California Sues Huntington Beach for Snubbing Affordable Housing

(Bloomberg) -- California’s leaders sued the seaside city of Huntington Beach over claims that it worsened the state’s housing shortage by refusing to cooperate with a plan for more affordable units.

The unusual legal action by the most populous U.S. state against of one of its own municipalities -- a historically red-voting place dubbed Surf City, USA, for the breaking waves along its 9.5-mile (15.3-kilometer) stretch of sandy Pacific Ocean beach -- was brought Friday by Attorney General Xavier Becerra at the behest of new Governor Gavin Newsom.

The case is being touted as the first test of a law that allows California officials to revoke a city’s housing plan that’s out of compliance with state standards.

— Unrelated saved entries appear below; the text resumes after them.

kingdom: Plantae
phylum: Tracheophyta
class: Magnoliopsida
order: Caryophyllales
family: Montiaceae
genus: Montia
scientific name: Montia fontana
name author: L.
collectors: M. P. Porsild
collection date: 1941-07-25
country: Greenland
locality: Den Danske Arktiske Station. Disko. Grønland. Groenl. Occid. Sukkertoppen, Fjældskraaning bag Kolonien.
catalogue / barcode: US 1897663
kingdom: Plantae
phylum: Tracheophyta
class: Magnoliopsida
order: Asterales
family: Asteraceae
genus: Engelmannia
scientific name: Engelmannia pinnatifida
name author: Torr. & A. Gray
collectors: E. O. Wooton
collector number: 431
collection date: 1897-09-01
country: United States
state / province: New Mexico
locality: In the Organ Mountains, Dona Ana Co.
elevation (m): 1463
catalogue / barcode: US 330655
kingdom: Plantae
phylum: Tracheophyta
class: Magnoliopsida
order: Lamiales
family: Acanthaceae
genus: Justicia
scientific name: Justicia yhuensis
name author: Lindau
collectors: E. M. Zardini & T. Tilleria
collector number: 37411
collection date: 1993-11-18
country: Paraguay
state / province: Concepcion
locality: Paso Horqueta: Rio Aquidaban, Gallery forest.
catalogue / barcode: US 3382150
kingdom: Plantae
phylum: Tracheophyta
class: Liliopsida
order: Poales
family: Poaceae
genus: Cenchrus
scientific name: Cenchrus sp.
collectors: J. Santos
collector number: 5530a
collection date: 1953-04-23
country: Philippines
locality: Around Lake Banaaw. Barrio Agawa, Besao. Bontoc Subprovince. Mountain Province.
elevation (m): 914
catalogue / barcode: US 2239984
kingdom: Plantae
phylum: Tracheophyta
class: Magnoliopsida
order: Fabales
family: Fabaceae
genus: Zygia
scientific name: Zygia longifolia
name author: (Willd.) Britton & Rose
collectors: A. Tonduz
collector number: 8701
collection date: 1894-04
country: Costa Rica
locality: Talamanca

The suit was filed in Orange County Superior Court but couldn’t immediately be verified in electronic records.

“Cities and counties are important partners in addressing this housing crisis, and many cities are making herculean efforts to meet this crisis head on,” Newsom said in an emailed statement. “But some cities are refusing to do their part to address this crisis and willfully stand in violation of California law. Those cities will be held to account.”

No other state faces a housing shortage as deep and wide as California. Fees, regulations and delays have pushed building costs to among the highest in the nation, and the state adds far fewer new units than it needs each year to meet demand. As a result, median home prices have about doubled since the end of the Great Recession, to $558,000. Two in five households in the state are considered “cost-burdened,” paying more than 30 percent of their income on housing. Homelessness has reached crisis proportions.

Huntington Beach is in Orange County, once a Republican stronghold that has seen its edge slip after the 2018 elections. The Republican congressman representing the city, Dana Rohrabacher, lost to a Democrat. Becerra and Newsom are Democrats.

In Friday’s complaint, the state’s housing agency said the Huntington Beach city council voted unanimously in March 2016 to defeat a proposal that would have committed the city to more affordable housing. When the state told the city in November 2018 that it still wasn’t in compliance, city officials said they wanted to first resolve a 2015 lawsuit brought by affordable housing advocates.

“The time for empty promises has come to an end,” according to the complaint. “The city should not be allowed to avoid its statutory obligations any longer.”

Huntington Beach officials didn’t immediately respond to a request for comment on the suit.

This isn’t Becerra’s first court showdown with Huntington Beach. The city sued the attorney general and Newsom’s predecessor, Jerry Brown, last April over a 2017 law that bars local police from telling federal officials when immigrants subject to deportation are about to be released from custody.

Huntington Beach supported a legal challenge by then-U.S. Attorney General Jeff Sessions to California’s immigrant sanctuary laws that was largely rejected by a federal judge in Sacramento.

The case is California Department of Housing and Community Development v. City of Huntington Beach, California Superior Court, Orange County.